Но она отнюдь не была в этом уверена, и чуть позже, когда девочка, уже завернутая в пеленки, лежала у нее на руках, Франни заглянула ей в глаза и прочла в них явный укор.
— Не сердись на меня, Саманта, — прошептана она. — Я люблю тебя. Я, правда, тебя очень люблю.
—Саманта? — Джейн отхлебнула кока-колы и села на край кровати. Акушерка вышла из кухни, икнула и сделала большой глоток темного пива из огромной кружки.
— Так мы с Карлом решили. Если мальчик, то Сэм, если девочка, то Саманта.
— Фамильное имя?
— Нет. — Франни нахмурилась, вспомнив свою семью. Она даже не переписывалась ни с кем, кроме Александры. Да и письма к ней получались дежурными и формальными. Та в ответ присылала фотографии своего сына, которому скоро исполнится четыре года, сопровождаемые короткими вежливыми записками. Франни была убеждена, что Александра так и не простила ей того, что у нее хватило мужества сбежать из дома. — Мы назовем ее в честь Элизабет Монтгомери, — наконец ответила она Джейн.
— Что-то я не понимаю. Ты ведь собираешься назвать ее Самантой?

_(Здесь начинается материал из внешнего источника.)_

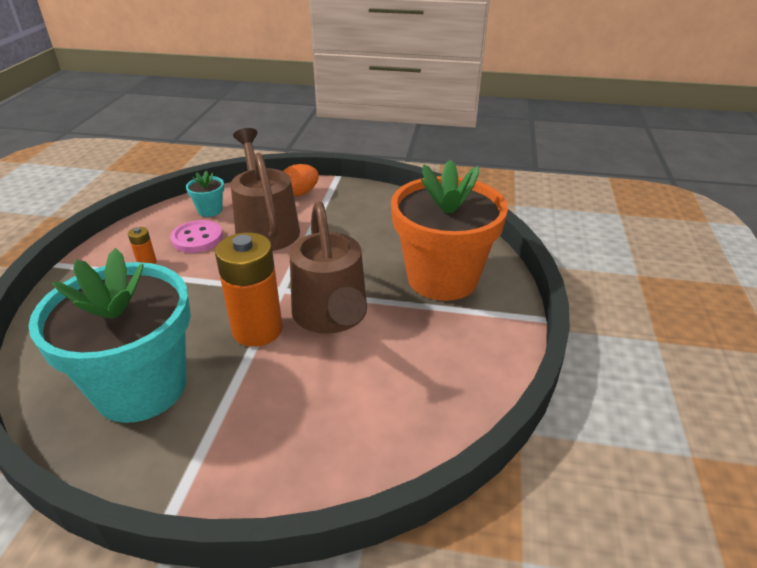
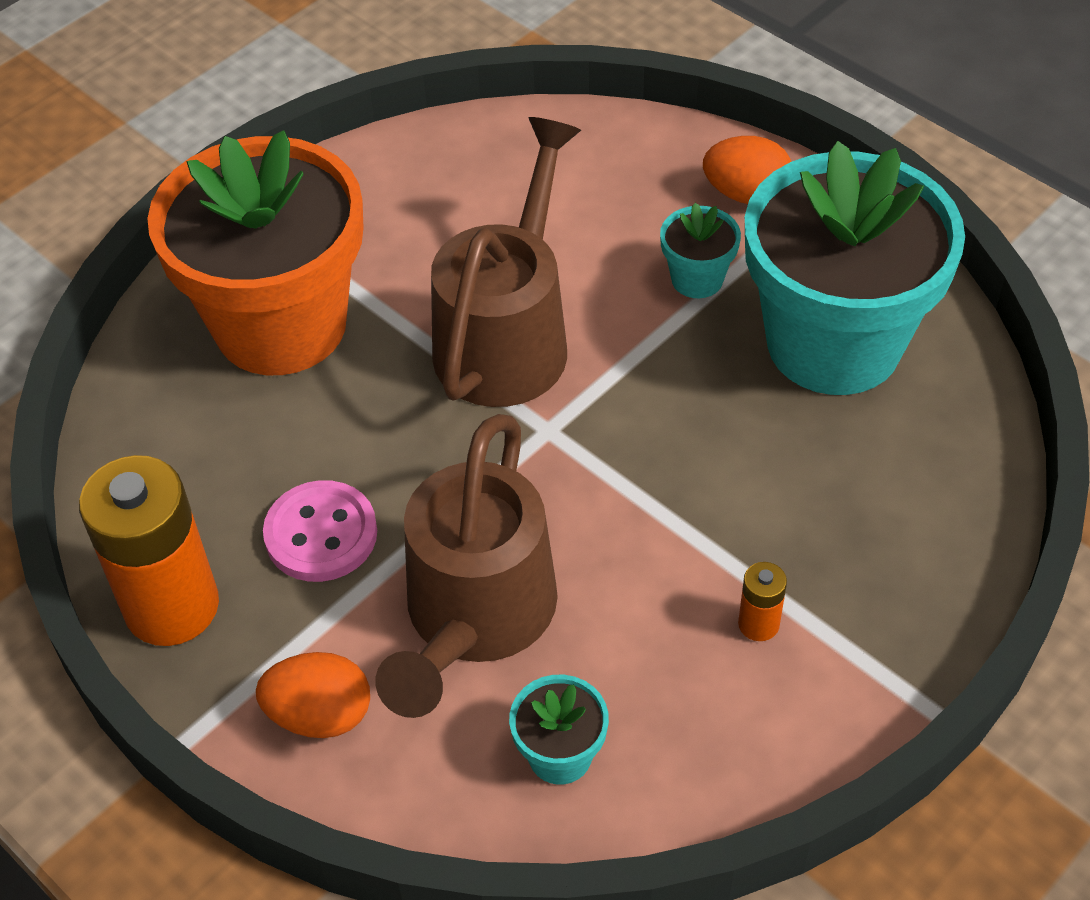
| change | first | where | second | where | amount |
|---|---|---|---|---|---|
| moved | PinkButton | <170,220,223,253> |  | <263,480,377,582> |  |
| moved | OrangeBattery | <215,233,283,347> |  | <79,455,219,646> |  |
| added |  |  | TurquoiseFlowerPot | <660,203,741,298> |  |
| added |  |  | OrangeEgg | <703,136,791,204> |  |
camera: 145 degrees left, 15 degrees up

— Ну да. Помнишь, в «Заколдованных»?
— Ничего себе! В честь колдуньи из телесериала? Ты хочешь, чтобы твоя дочь выросла колдуньей?
— Доброй колдуньей, — уточнила Франни. — Как в «Волшебнике страны Оз».
— Вот еще напасть. Ту тоже звали Самантой?
— Нет, ту звали Гленда. Просто существует хорошая карма и плохая карма. У Саманты — хорошая.
— Карма? — Джейн, окончательно потеряв терпение, в недоумении уставилась на Франни.
— Неважно. — Франни погладила пальцем крохотную ручку младенца. — Смотри, какие прелестные ручки. Фрау Миттельдорф, посмотрите, пожалуйста, линии ее руки.
— О, боже, — Джейн вышла из комнаты.
Акушерка тяжело уселась на кровать. Одной рукой удерживая на широком колене пивную кружку, другой она разжала правую ручку младенца и стала пристально ее рассматривать.
— Хорошие руки, — наконец объявила она.
— Хорошие? В самом деле? — Франни не на шутку обрадовалась.
— Да. Удача будет. — Женщина, помедлив, нахмурилась. — Она ей понадобится.
Франни была слишком подавлена чувством вины, чтобы спросить почему.
* * *
Почти два года Франни нипочем не соглашалась признать, что с Самантой что-то не так. «Скажи: папа», — каждое утро ласково говорил Карл, наклоняясь к дочке, сидящей за столом на своем высоком стульчике, а его завтрак тем временем остывал. Серьезно глядя на него и кушая свою кашку, Саманта не говорила ничего. «Скажи: мама, — вторила ему Франни. — Смотри, Карл, почти сказала», — и Франни замирала от страха, боясь взглянуть на мужа. На следующее утро повторялось то же самое. Саманта упорно молчала, стуча ложкой по своей тарелочке, и серьезно смотрела на них.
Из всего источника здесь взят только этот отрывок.